Política

Caso Navalny: União Europeia vai impor mais sanções à Rússia

Caso Navalny: União Europeia vai impor mais sanções à Rússia

O ministro dos Negócios Estrangeiros, Augusto Santos Silva, anunciou esta segunda-feira que os chefes de diplomacia da União Europeia (UE) chegaram a um "acordo político" para impor novas sanções a responsáveis pelo julgamento e detenção do opositor russo, Alexei Navalny.

"Tomámos uma decisão, demos acordo político a que se inicie um processo de sanções a personalidades russas, a designar nos canais próprios, que têm responsabilidades nas recentes violações dos direitos humanos, em particular ligadas à condenação do opositor russo, Alexei Navalny e também às restrições às liberdades fundamentais, designadamente à liberdade de manifestação e ao direito ao protesto, exercido, aliás, por dezenas e dezenas de milhares de cidadãos russos", disse Augusto Santos Silva em conferência de imprensa após a cimeira que reuniu o conjunto dos ministros dos Negócios Estrangeiros da UE.

Santos Silva anunciou ainda que cabe agora ao Alto Representante da UE para os Negócios Estrangeiros e Política de Segurança, Josep Borrell, fazer uma proposta relativa aos indivíduos a serem introduzidos na lista de sanções, mas informou que será o primeiro caso de aplicação de sanções no quadro do regime que pune violações de direitos humanos, e que tinha sido aprovado pelos chefes da diplomacia europeia em 7 de dezembro de 2020.

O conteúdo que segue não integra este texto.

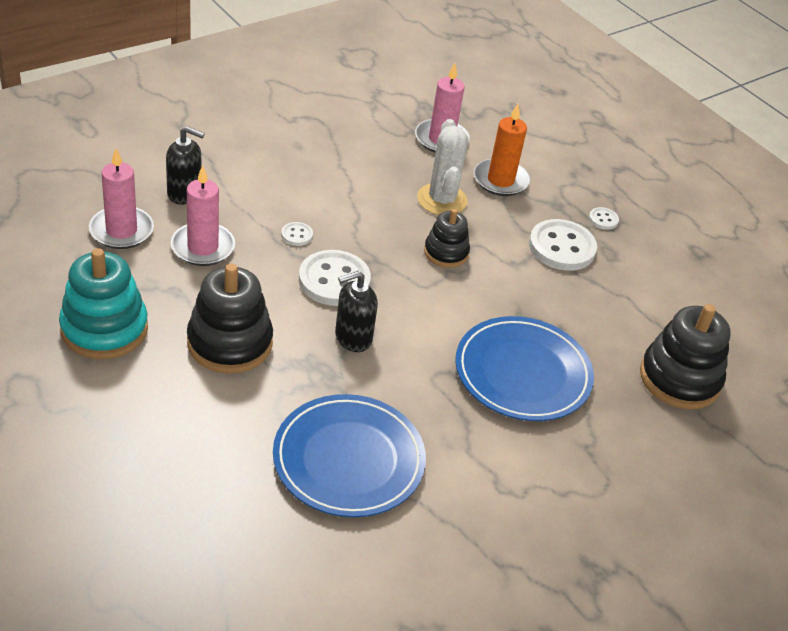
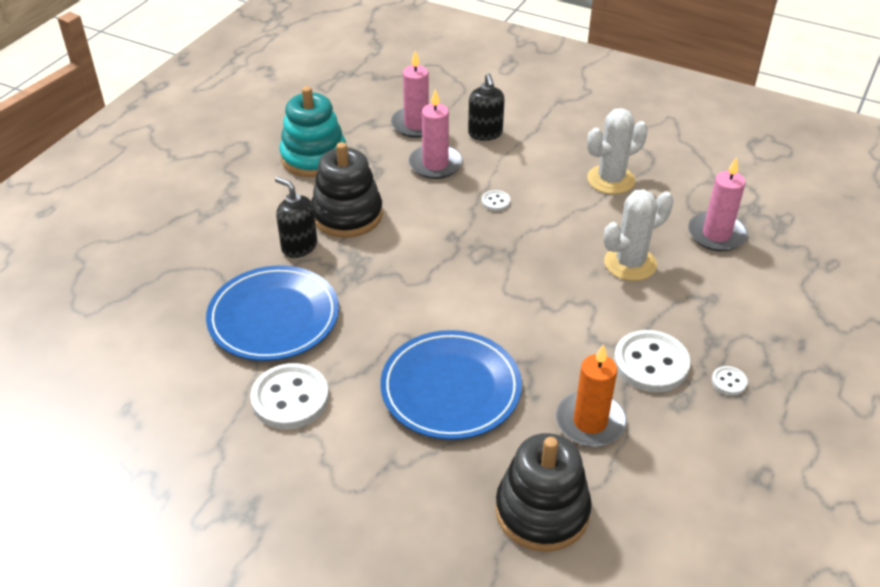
camera: 70 degrees right, 0 degrees up
white button [299,250,371,306] -> white button moved to [250,363,329,429]
black soap dispenser [335,271,378,352] -> black soap dispenser moved to [275,177,317,258]
black stacking toy [424,209,470,268] -> none
orange candle [474,104,530,196] -> orange candle moved to [556,344,627,447]
none -> white cactus [587,108,648,194]

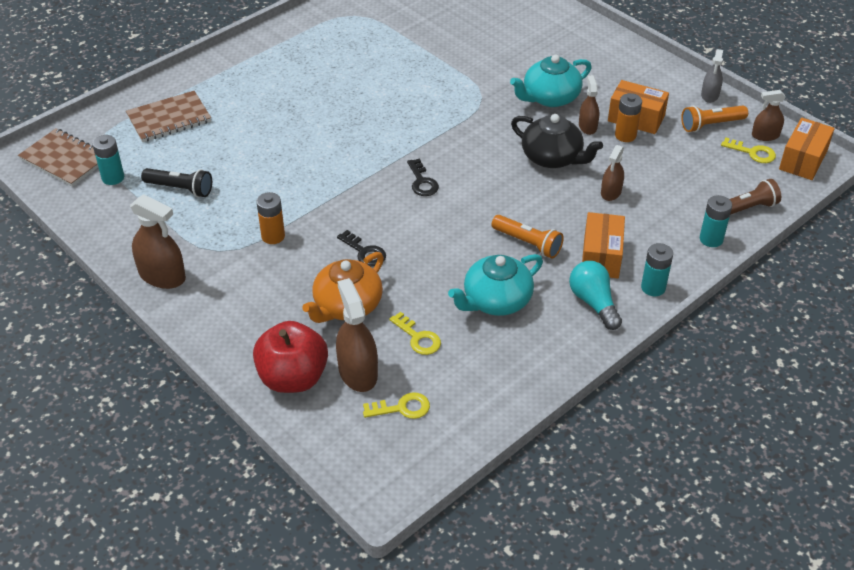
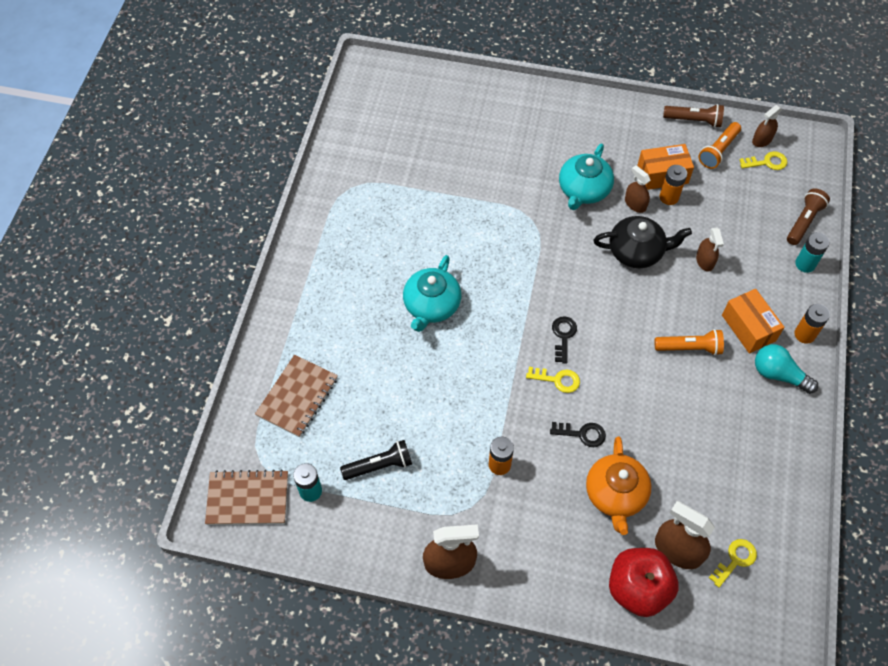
camera: 35 degrees left, 15 degrees up
yellow key [389,312,441,355] -> yellow key moved to [526,367,580,393]
black key [407,159,439,196] -> black key turned 120 degrees counterclockwise [552,316,577,364]
turquoise teapot [448,254,543,316] -> turquoise teapot moved to [403,255,461,332]
turquoise battery [641,243,673,296] -> orange battery [794,304,830,344]
grey spray bottle [701,49,723,103] -> brown flashlight [663,104,724,128]
orange box [779,118,835,180] -> none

Frisando ainda que os chefes da diplomacia europeia tiveram uma discussão "muito aprofundada" e "muito útil" sobre o relacionamento entre a UE e a Rússia, Santos Silva sublinhou que os ministros não têm "ilusões" sobre o "estado atual das relações" entre os dois parceiros.

"Manifestamente, a Rússia está numa atitude muito agressiva para com a UE e o relacionamento entre os dois blocos está num dos pontos mais baixos de sempre", frisou.

No entanto, Santos Silva referiu que isso não impede que a UE não se mantenha "interessada" em "comunicar com a Rússia", nomeadamente "em matérias de interesse comum", nas quais a colaboração com Moscovo é "indispensável", tendo o chefe da diplomacia português enumerado a "não proliferação" e o "controlo de armamento".

Santos Silva abordou ainda a visita de Josep Borrell a Moscovo, entre 04 e 06 de fevereiro, que tinha sido alvo de muitas críticas e que o próprio Borrell qualificou de "muito complicada".

PUB

Salientando que o Conselho dos Negócios Estrangeiros "apoiou o Alto Representante", o ministro dos Negócios Estrangeiros referiu também que "não houve críticas ao facto de ele ter visitado Moscovo a convite das autoridades russas".

"O que, aliás, não surpreende porque nós discutimos antes da realização dessa visita e fomos genericamente da opinião que ela devia realizar-se e digamos que o encargo que o Alto Representante tinha para essa visita -- designadamente o de colocar todas as questões relativas à prisão e depois à condenação e perseguição judicial de Alexei Navalny -- esse encargo foi plenamente cumprido pelo Alto Representante", adiantou.

Além do acordo político alcançado esta segunda-feira para a adoção de sanções contra responsáveis russos, o envenenamento do opositor russo Alexei Navalny já tinha motivado a introdução de medidas restritivas em outubro de 2020.

Na altura, seis indivíduos e uma entidade que estavam "envolvidos na tentativa de homicídio" tinham sido sancionados, ficando proibidos de viajar para a Europa e tendo os seus bens congelados no espaço europeu.

Este fim de semana, numa entrevista ao jornal alemão Die Welt, o representante da Rússia junto da UE, Vladimir Chizhov, referiu que o país estava "pronto para responder" caso o bloco optasse por impor novas sanções.

"Não vou especular sobre se os nossos parceiros irão adotar outra ronda de medidas restritivas unilaterais e ilegítimas contra o meu país. Quando e se isso acontecer, estaremos prontos para responder", garantiu Chizhov.